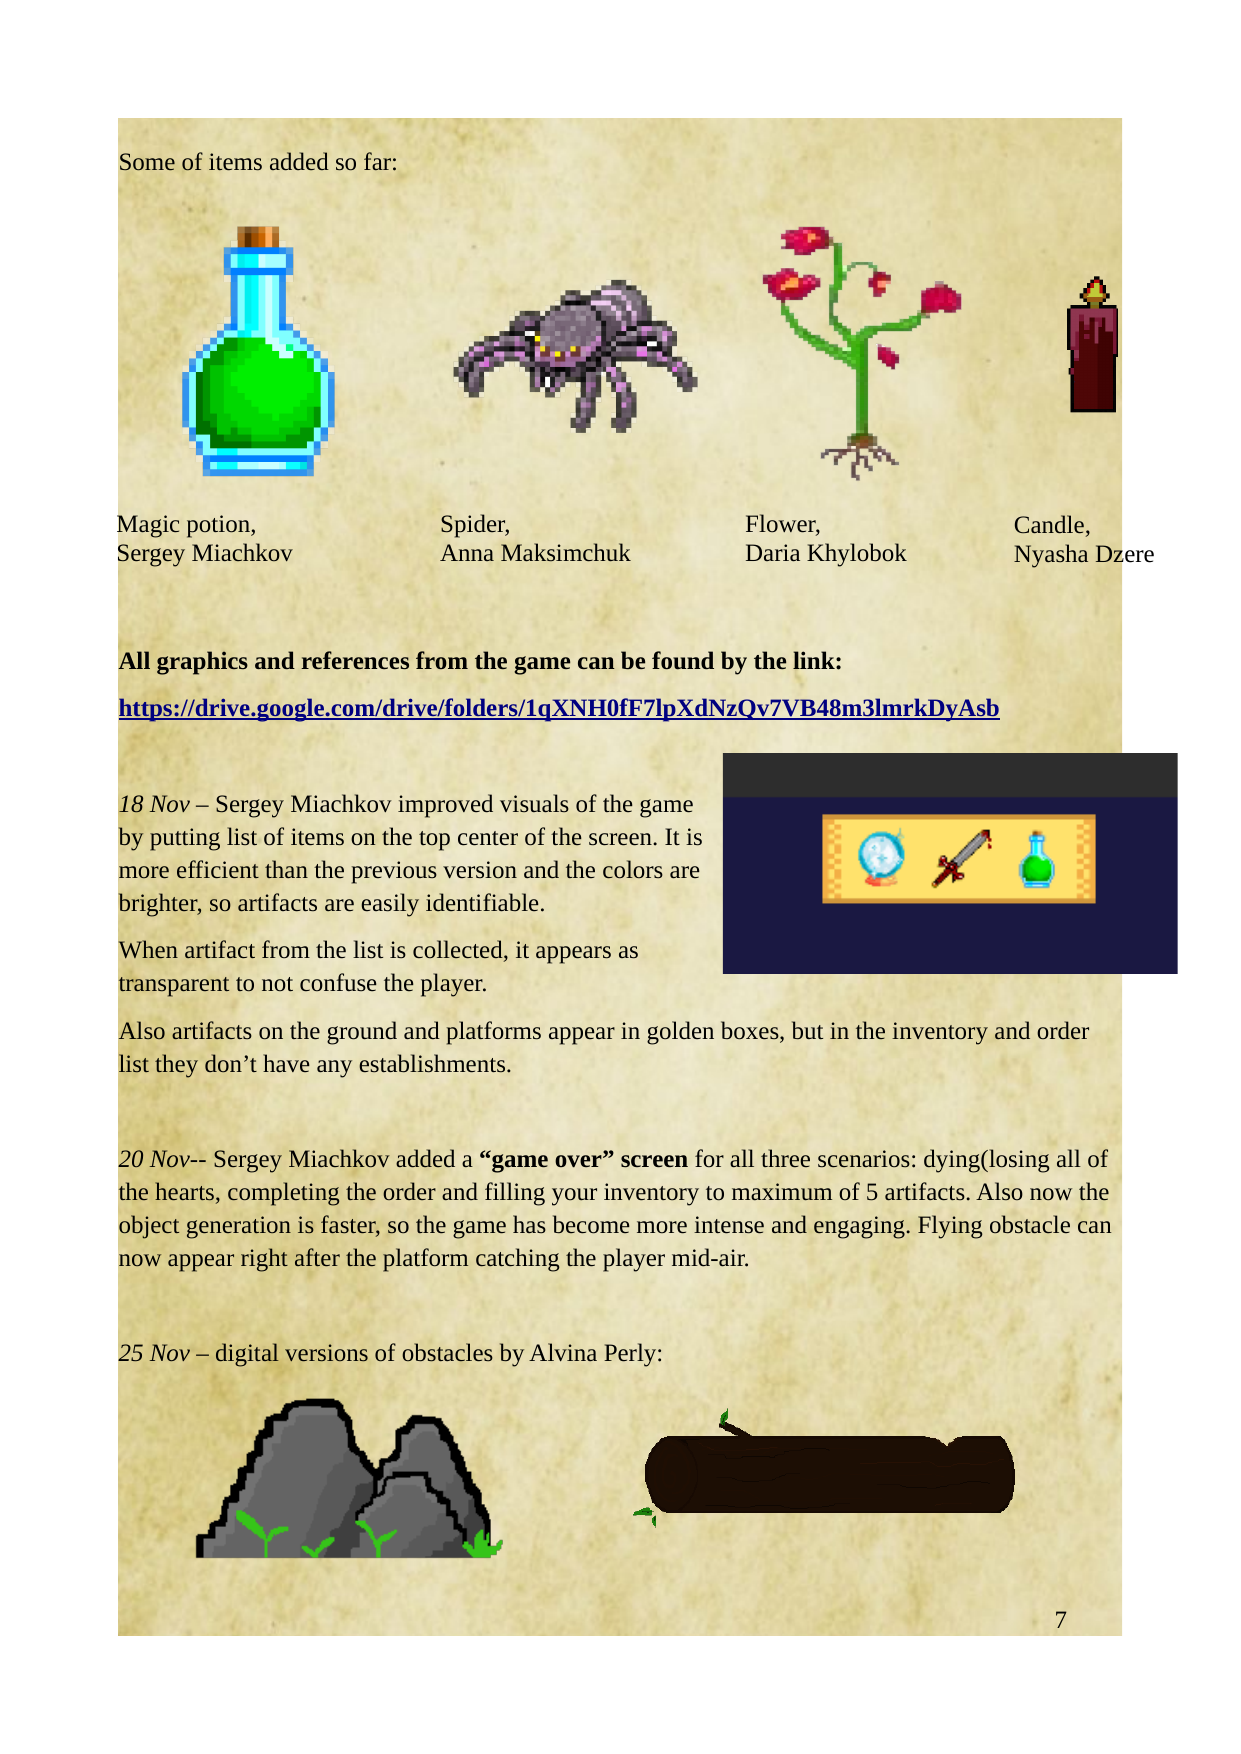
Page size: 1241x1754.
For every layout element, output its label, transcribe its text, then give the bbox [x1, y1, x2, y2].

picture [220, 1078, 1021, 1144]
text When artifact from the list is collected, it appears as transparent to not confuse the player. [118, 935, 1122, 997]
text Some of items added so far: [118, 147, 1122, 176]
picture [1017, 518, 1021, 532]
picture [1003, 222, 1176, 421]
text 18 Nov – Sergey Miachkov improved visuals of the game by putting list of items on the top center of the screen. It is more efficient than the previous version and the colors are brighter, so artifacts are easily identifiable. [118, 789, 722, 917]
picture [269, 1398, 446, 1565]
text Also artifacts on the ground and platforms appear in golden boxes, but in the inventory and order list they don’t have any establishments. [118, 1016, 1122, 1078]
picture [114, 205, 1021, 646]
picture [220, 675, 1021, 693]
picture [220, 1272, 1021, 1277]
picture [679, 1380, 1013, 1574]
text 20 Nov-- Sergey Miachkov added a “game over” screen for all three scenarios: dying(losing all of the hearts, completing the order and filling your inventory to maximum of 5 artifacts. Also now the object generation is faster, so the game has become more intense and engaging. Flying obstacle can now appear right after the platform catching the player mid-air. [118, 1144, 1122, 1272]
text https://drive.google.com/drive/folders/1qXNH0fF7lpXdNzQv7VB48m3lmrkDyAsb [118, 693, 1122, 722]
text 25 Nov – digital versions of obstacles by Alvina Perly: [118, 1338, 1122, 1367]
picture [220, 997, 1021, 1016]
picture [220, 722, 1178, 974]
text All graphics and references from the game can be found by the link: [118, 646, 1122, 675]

---

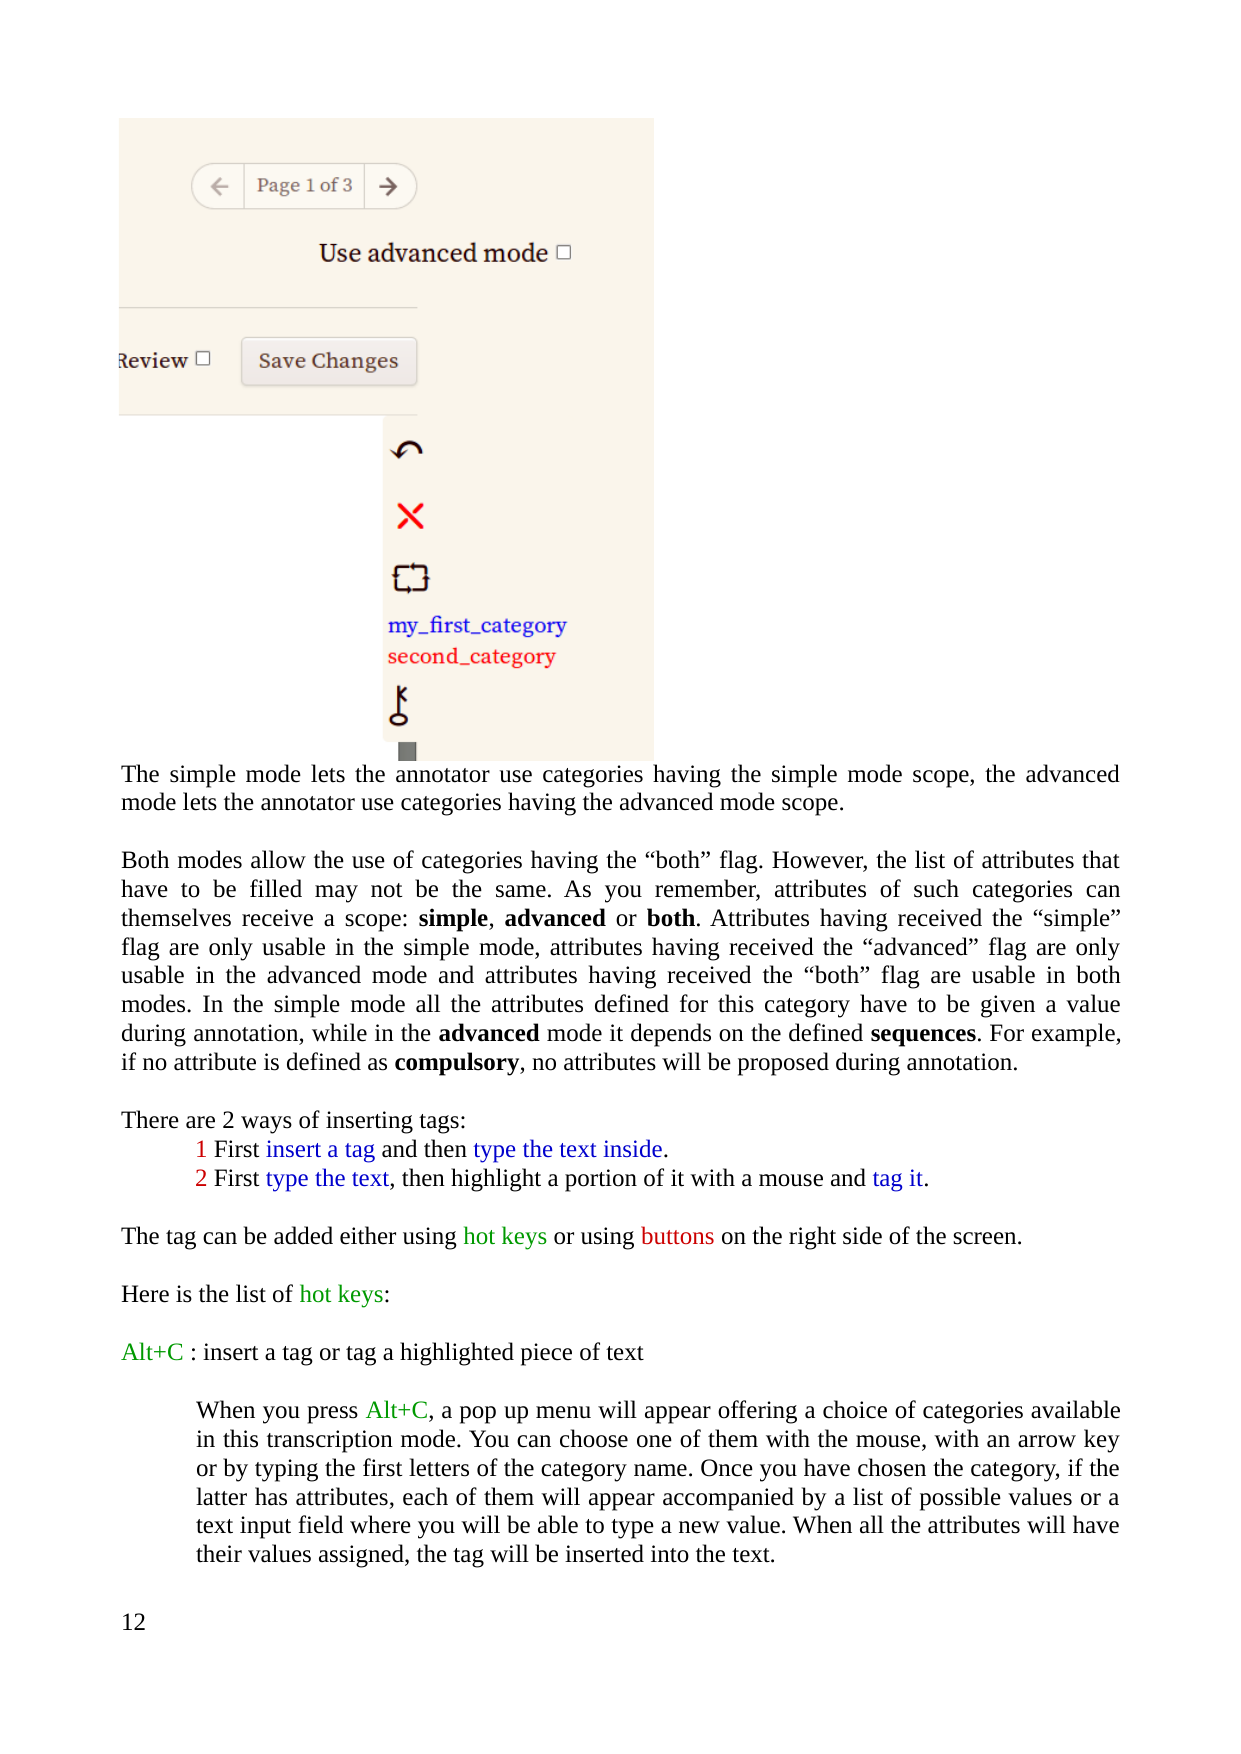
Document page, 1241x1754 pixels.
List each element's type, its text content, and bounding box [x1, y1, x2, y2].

EXERCISE TASK:
Please repeat the lines in block 2 word for word, starting with the line that contains "Document page, 1241x1754 pixels." and going on through the line that contains "List each element's".

TASK SOLUTION:
Document page, 1241x1754 pixels.
List each element's type, its text content, and bounding box [x1, y1, x2, y2].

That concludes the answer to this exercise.